Por supuesto no basta una primera justificación o conversión para obtener la salvación, sino que hay que perseverar en ella creciendo en gracia de Dios por medio de la oración y de la fe, la esperanza y la caridad actuadas en buenas obras y con la recepción frecuente y fructuosa de los sacramentos. Son muchos los que empezaron el buen camino y luego sucumbieron al tener que hacer frente a múltiples dificultades y no tener la determinación necesaria para llegar hasta el final. “Muchos son los llamados y pocos los escogidos” (Mt 22, 14). Por lo tanto, pidamos al Señor la conversión continua del corazón, respondamos con fidelidad a su gracia y perseveremos hasta el final con su ayuda, pues Él nunca abandona a los que le buscan con sincero corazón.
[1] Cf. Concilio de Trento, Decreto sobre la justificación, cap. 7, D 799 (E. Denzinger, El magisterio de la Iglesia): “a esta disposición o preparación, síguese la justificación misma que no es sólo remisión de los pecados, sino también santificación y renovación del hombre interior, por la voluntaria recepción de la gracia y de los dones, de donde el hombre se convierte de injusto en justo y de enemigo en amigo, para ser heredero según la esperanza de la vida eterna (Tit. 3, 7).”
[2] Recogido por Sto Tomas, Suma teológica - Parte I-II, Cuestión 113.
[3]John Henry Newman: Apologia pro vita sua, (Encuentro, Madrid 1997) 371 págs.
[4]Jean Marie Lustiger, La elección de Dios(Planeta, Barcelona 1989) 408 págs.
[5]Edith Stein,Estrellas amarillas,(Ed. de Espiritualidad, Madrid 1992) (se encuentra también en el I volumen de sus Obras Completas)

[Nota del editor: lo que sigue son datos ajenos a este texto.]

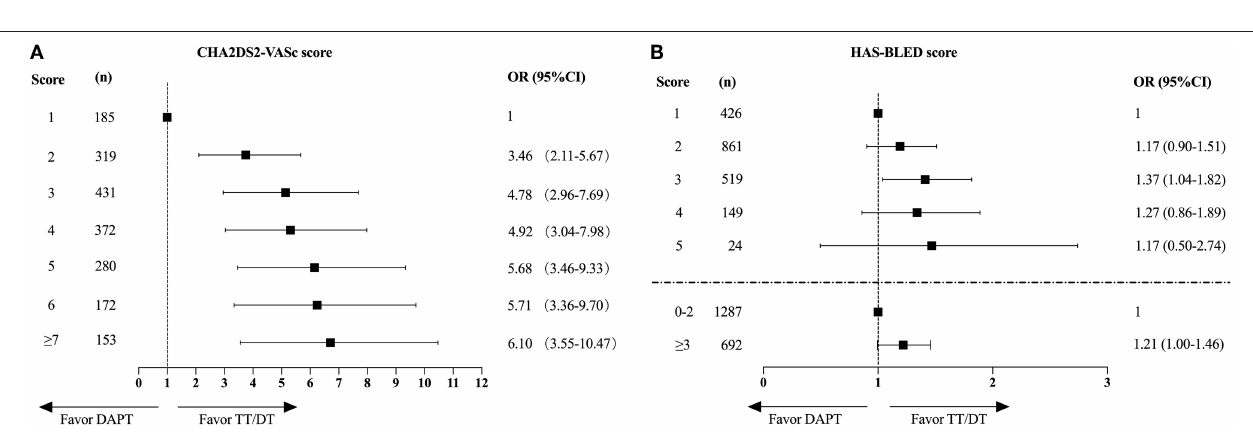
FIGURE 3 | The impact of CHA2DS2-VASc scores (A) or HAS-BLED scores (B) on the choice of antithrombotic therapy. CHA2DS2-VASc score of 1 and HAS-BLED score of 1 served as the reference respectively. OR, odds ratio; CI, confidence interval; DAPT, dual antiplatelet therapy; TT, triple therapy; DT, double therapy.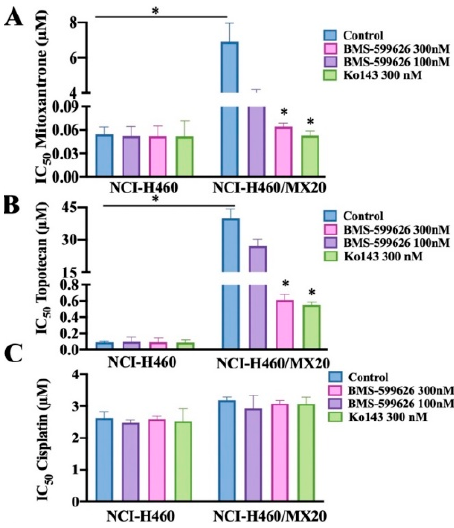
Figure 2. Effect of BMS-599626 on multidrug resistance (MDR) in parental and ABCG2- Figure 2. E ff ect of BMS-599626 on multidrug resistance (MDR) in parental and ABCG2-overexpressing overexpressing cells. ( A ) The IC 50 of mitoxantrone in NCI-H460 and NCI-H460/MX20 cells with or cells. ( A ) The IC 50 of mitoxantrone in NCI-H460 and NCI-H460 / MX20 cells with or without BMS-599626 andKo143, ( B )theIC 50 oftopotecaninNCI-H460andNCI-H460 / MX20cellswithorwithoutBMS-599626 and Ko143, ( C ) the IC 50 of cisplatin in NCI-H460 and NCI-H460 / MX20 cells with or without BMS-599626 and Ko143. Mean values from three independent experiments are given and error bars indicate SD. (*) indicates p < 0.05 compared to control group.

[6]Era profesor de medicina en Nagasaki cuando calló la bomba atómica y se convirtió en un héroe de la ciudad por su trabajo humanitario y social, y sus publicaciones, que ayudaron a la reconstrucción moral de la posguerra.Cuenta hermosamente sus recuerdos en Les cloches de Nagasaki (La campana de Nagasaki(Editorial Oberon, 1956) 108 págs).
[7]Manuel García Morente, El hecho extraordinario (Madrid, Rialp, 1996).